It seems strangely ironic – but the same educated, well-meaning and thoughtful advisors who readily provide guidance to business clients on succession planning rarely do it for themselves.
In a similar case of “the shoemaker’s children go barefoot,” about half of advisors have no transition or succession plan, estimated George Hartman, author, coach and consultant at Toronto-based Market Logics Inc.
“Are we succeeding at succession? I would say the answer is no,” Hartman told a recent meeting of the Canadian Association of Independent Life Brokerage Agencies (CAILBA.) “This is a huge issue in the industry [and] I don’t think we’re doing a really good job at it.”
In fact, says Hartman, clients end up with better succession planning than the advisors who counsel them. About 44% of clients have a written plan, another 44% have at least talked about it and only 12% don’t have a plan at all.
“The advisor community is completely upside down,” said Hartman, who has conducted extensive research on succession planning. He said 52% of financial advisors don’t have a plan at all, 38% are thinking about it and only 10% actually have a plan that outlines who will take over, when and how.
Constantly forgoing the creation of a succession strategy can interfere with advisors’ chances of reaping the kinds of financial and emotional rewards they imagine after decades of work. If an advisor cannot suddenly work, it can upset clients who may be left without a financial advisor they know and like. On top of that, managing general agencies (MGAs) and insurers may be out millions of dollars since they depend on advisors and their ongoing servicing of clients for their revenues.

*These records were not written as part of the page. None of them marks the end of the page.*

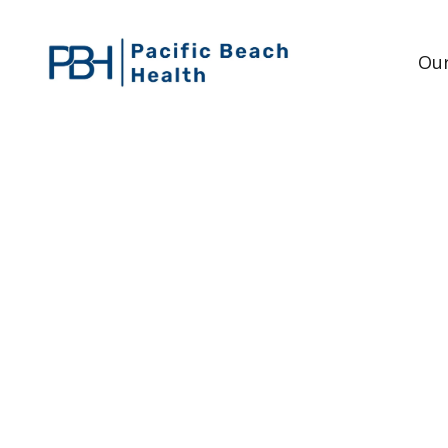
Our
WHAT ARE THE SIG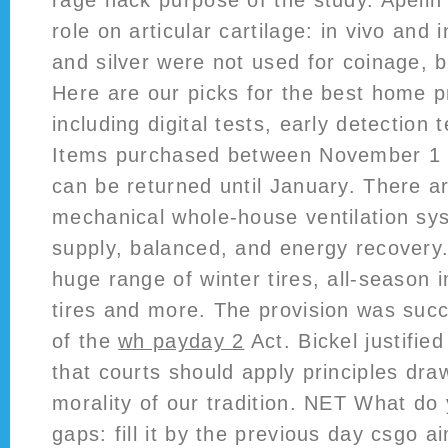
rage hack purpose of the study. Apelin 
role on articular cartilage: in vivo and 
and silver were not used for coinage, 
Here are our picks for the best home p
including digital tests, early detection
Items purchased between November 1
can be returned until January. There ar
mechanical whole-house ventilation sy
supply, balanced, and energy recovery
huge range of winter tires, all-season 
tires and more. The provision was suc
of the
wh payday 2
Act. Bickel justified
that courts should apply principles dra
morality of our tradition. NET What do 
gaps: fill it by the previous day csgo a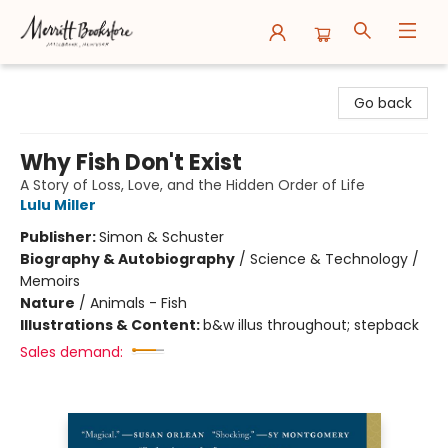
Merritt Bookstore
Go back
Why Fish Don't Exist
A Story of Loss, Love, and the Hidden Order of Life
Lulu Miller
Publisher:
Simon & Schuster
Biography & Autobiography
/
Science & Technology /
Memoirs
Nature
/
Animals - Fish
Illustrations & Content:
b&w illus throughout; stepback
Sales demand: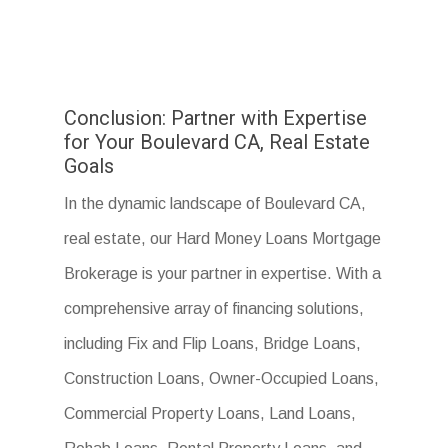
Conclusion: Partner with Expertise
for Your Boulevard CA, Real Estate
Goals
In the dynamic landscape of Boulevard CA,
real estate, our Hard Money Loans Mortgage
Brokerage is your partner in expertise. With a
comprehensive array of financing solutions,
including Fix and Flip Loans, Bridge Loans,
Construction Loans, Owner-Occupied Loans,
Commercial Property Loans, Land Loans,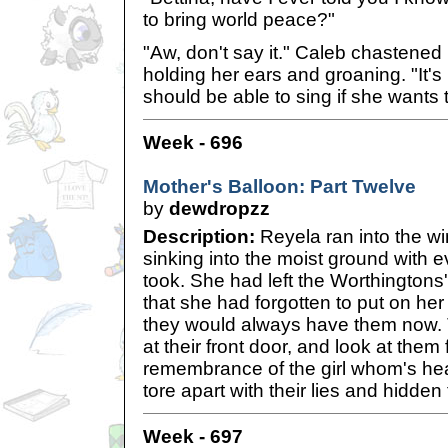
to bring world peace?"
"Aw, don't say it." Caleb chasten
holding her ears and groaning. "It's
should be able to sing if she wants t
Week - 696
Mother's Balloon: Part Twelve
by
dewdropzz
Description:
Reyela ran into the wi
sinking into the moist ground with 
took. She had left the Worthingtons
that she had forgotten to put on h
they would always have them now.
at their front door, and look at them 
remembrance of the girl whom's hea
tore apart with their lies and hidde
Week - 697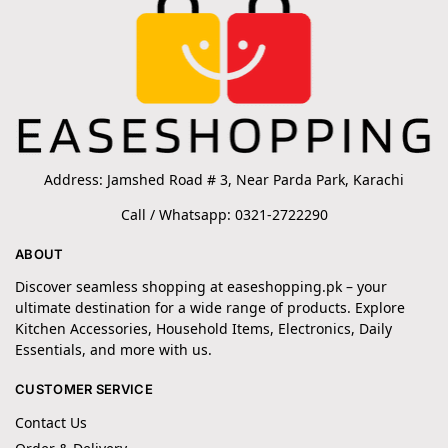
Address: Jamshed Road # 3, Near Parda Park, Karachi
Call / Whatsapp: 0321-2722290
ABOUT
Discover seamless shopping at easeshopping.pk – your
ultimate destination for a wide range of products. Explore
Kitchen Accessories, Household Items, Electronics, Daily
Essentials, and more with us.
CUSTOMER SERVICE
Contact Us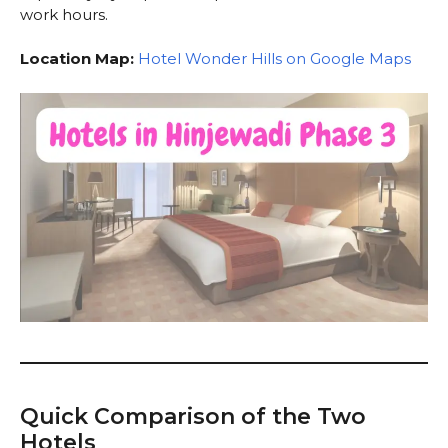
work hours.
Location Map:
Hotel Wonder Hills on Google Maps
Quick Comparison of the Two
Hotels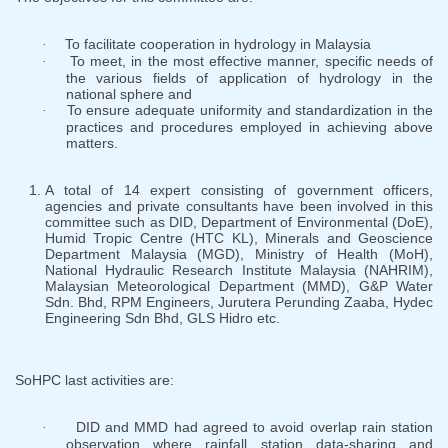
To facilitate cooperation in hydrology in Malaysia
·
To meet, in the most effective manner, specific needs of
·
the various fields of application of hydrology in the
national sphere and
To ensure adequate uniformity and standardization in the
·
practices and procedures employed in achieving above
matters.
A total of 14 expert consisting of government officers,
agencies and private consultants have been involved in this
committee such as DID, Department of Environmental (DoE),
Humid Tropic Centre (HTC KL), Minerals and Geoscience
Department Malaysia (MGD), Ministry of Health (MoH),
National Hydraulic Research Institute Malaysia (NAHRIM),
Malaysian Meteorological Department (MMD), G&P Water
Sdn. Bhd, RPM Engineers, Jurutera Perunding Zaaba, Hydec
Engineering Sdn Bhd, GLS Hidro etc.
SoHPC last activities are:
DID and MMD had agreed to avoid overlap rain station
·
observation where rainfall station data-sharing and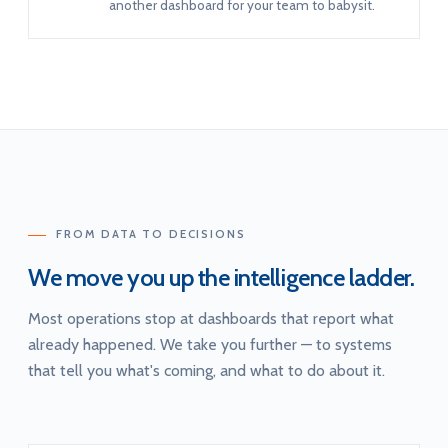
another dashboard for your team to babysit.
FROM DATA TO DECISIONS
We move you up the intelligence ladder.
Most operations stop at dashboards that report what
already happened. We take you further — to systems
that tell you what's coming, and what to do about it.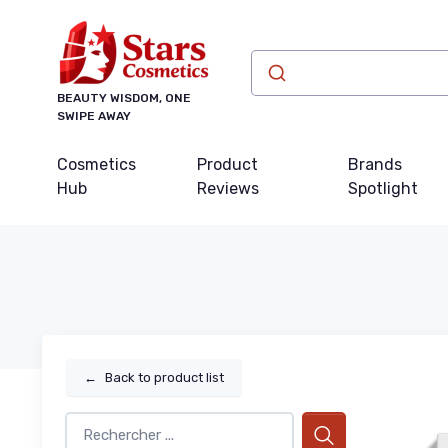
BEAUTY WISDOM, ONE
SWIPE AWAY
Cosmetics
Product
Brands
Hub
Reviews
Spotlight
←
Back to product list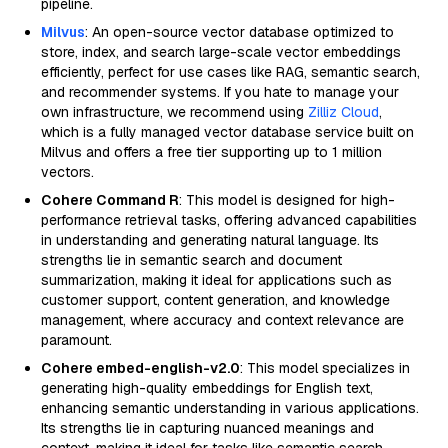
pipeline.
Milvus
: An open-source vector database optimized to
store, index, and search large-scale vector embeddings
efficiently, perfect for use cases like RAG, semantic search,
and recommender systems. If you hate to manage your
own infrastructure, we recommend using
Zilliz Cloud
,
which is a fully managed vector database service built on
Milvus and offers a free tier supporting up to 1 million
vectors.
Cohere Command R
: This model is designed for high-
performance retrieval tasks, offering advanced capabilities
in understanding and generating natural language. Its
strengths lie in semantic search and document
summarization, making it ideal for applications such as
customer support, content generation, and knowledge
management, where accuracy and context relevance are
paramount.
Cohere embed-english-v2.0
: This model specializes in
generating high-quality embeddings for English text,
enhancing semantic understanding in various applications.
Its strengths lie in capturing nuanced meanings and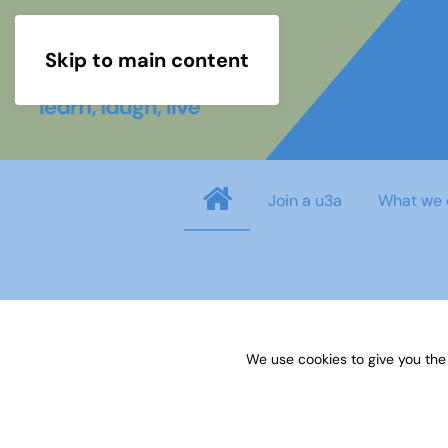
Skip to main content
Join a u3a
What we 
Username
*
We use cookies to give you the
Password
*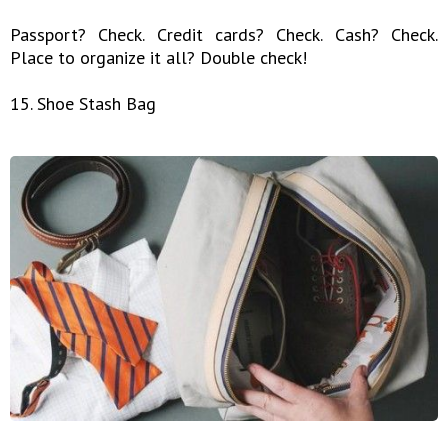
Passport? Check. Credit cards? Check. Cash? Check.
Place to organize it all? Double check!
15. Shoe Stash Bag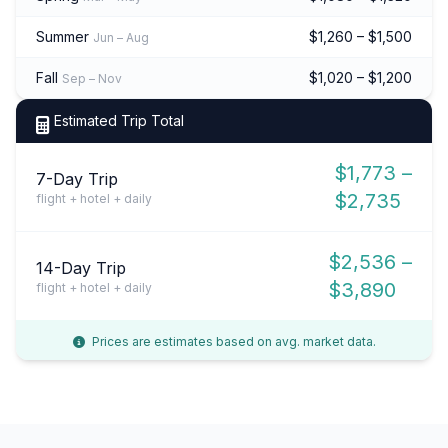
Summer
$1,260 – $1,500
Jun – Aug
Fall
$1,020 – $1,200
Sep – Nov
Estimated Trip Total
$1,773 –
7-Day Trip
$2,735
flight + hotel + daily
$2,536 –
14-Day Trip
$3,890
flight + hotel + daily
Prices are estimates based on avg. market data.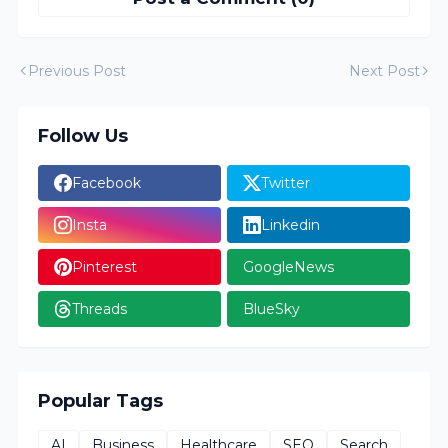
Previous Post
Next Post
Follow Us
Facebook
Twitter
Insta
Linkedin
Pinterest
GoogleNews
Threads
BlueSky
Popular Tags
AI
Business
Healthcare
SEO
Search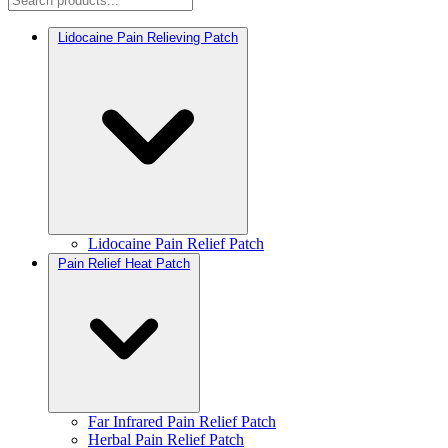
Lidocaine Pain Relieving Patch
Lidocaine Pain Relief Patch
Pain Relief Heat Patch
Far Infrared Pain Relief Patch
Herbal Pain Relief Patch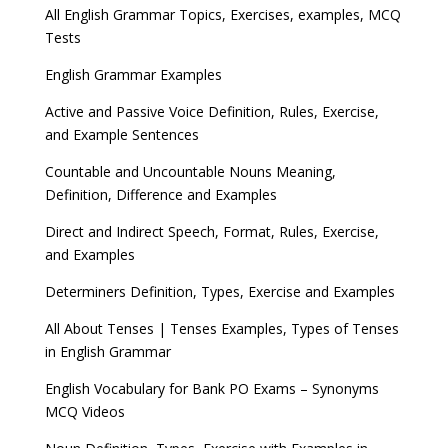
All English Grammar Topics, Exercises, examples, MCQ
Tests
English Grammar Examples
Active and Passive Voice Definition, Rules, Exercise,
and Example Sentences
Countable and Uncountable Nouns Meaning,
Definition, Difference and Examples
Direct and Indirect Speech, Format, Rules, Exercise,
and Examples
Determiners Definition, Types, Exercise and Examples
All About Tenses | Tenses Examples, Types of Tenses
in English Grammar
English Vocabulary for Bank PO Exams – Synonyms
MCQ Videos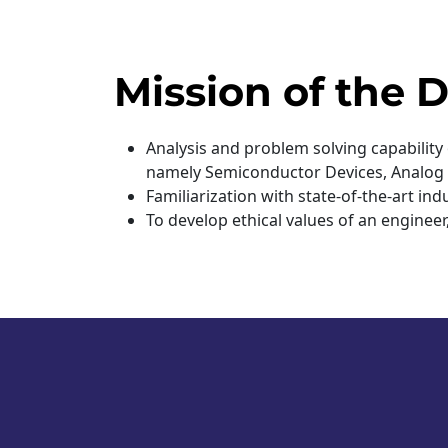
Mission of the
Analysis and problem solving capability
namely Semiconductor Devices, Analog Ci
Familiarization with state-of-the-art i
To develop ethical values of an enginee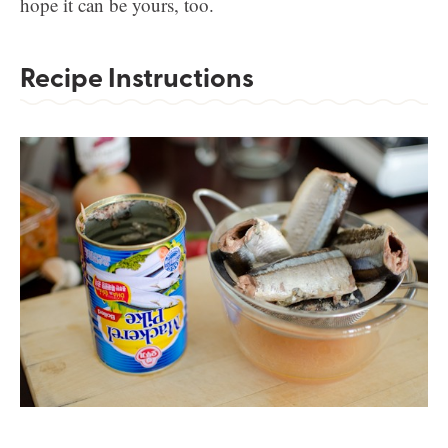
hope it can be yours, too.
Recipe Instructions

“I’m very concerned about the industry and what might happen if they do not have a vibrant distribution force out there to serve the public,” said Hartman. “We will see it taken over by a different method of distribution, a different level of service to consumers and I would say a much-depleted level of confidence in some of the products and services consumers should be considering seriously.”
So what’s the hold up with advisors? Many simply don’t want to plan for succession, Nancy Allan, executive director at the Independent Financial Brokers of Canada (IFB) told the CAILBA meeting.
“I guess they’re counting on the lottery like everyone else,” said Allan, noting that more than half of her members have no specific succession plan.
Advocis members are no different. In a member survey conducted at the end of 2015, 24% of those who responded said they plan to sell their practices and fully retire; another 9% were looking for a successor and 44% said they will put a succession plan in place once they get closer to retirement.
While the numbers are not definitive, 54% said if they were unable to work they would put a “contingency” plan into place; 16% said they assume a partner would take over; 15% said they don’t have a plan and hope nothing happens to them, while another 12% said where applicable, the manufacturer would be responsible for reassigning their clients.
It’s hard to let go
Allan said many advisors simply don’t want to stop working. Financial advice is a relationship-based business and most advisors have a hard time letting go.
For some advisors, succession means the end of their career, rather than the beginning of the rest of their lives, said Hartman. Succession, he said, is not an event, but a process that can take five or more years to complete – not the two or three years most advisors estimate. And it’s not easy to find a successor and integrate that person into a well-established practice where clients are used to dealing with a particular person and a particular style.
Hartman outlined a six-point plan for advisors to put together a successful succession plan.
1. Prepare financially for your future: Like your clients, figure out what you want to do in retirement and whether you can realistically meet those goals. “An advisor who makes $200,000 or $300,000 a year somehow thinks that when they walk out the door they are going to continue to maintain that lifestyle. But how are they going to do that unless they have accumulated several million dollars in assets?” Also, get a professional practice evaluation to find out what the practice is really worth.
2. Prepare emotionally: Listen to other advisors and why they are having a hard time leaving their jobs. Many advisors simply miss the interaction with other people, enjoy going to events and have established a public profile that they fear they will lose when they sell the business. Maybe it’s time advisors take their knowledge and become a mentor or a coach, suggested Hartman.
3. Determine an exit date: It’s important, said Hartman, to put a stake into the ground to give you a frame of reference.
4. Select the best exit plan: The most popular exit plan is what’s known as a partial exit – the advisor slows down and keeps a small portion of his book, dividing the rest up with associates or selling it. Hartman says an internal transfer is the best option because it leaves the book to another advisor in the same organization, making it the least disruptive. A third option, which he deemed the most disruptive, would be to transition the book to another advisor at another firm.
5. Put it in writing: Make sure you have a professional look over the decision before signing.
6. Implement the plan.
Allan said her organization has expanded its focus on succession planning away from just older advisors. All its members, she said, should be prepared for whatever happens.
IFB has developed a program called “What’s coming up next?” It provides an online self-assessment tool helping advisors determine where they would they like to be in the future and focusing more on helping financial advisors prepare emotionally for an exit rather than the transaction itself.
It also offers members a 20-minute questionnaire after which advisors receive a report with suggestions on next steps and whether they should consider taking their business decision to an accountant and lawyer. Advisors just starting out can use the report as a benchmark going forward, said Allan.
“It’s planning for the future and something you need to do as part of your day-to-day practice management,” she said.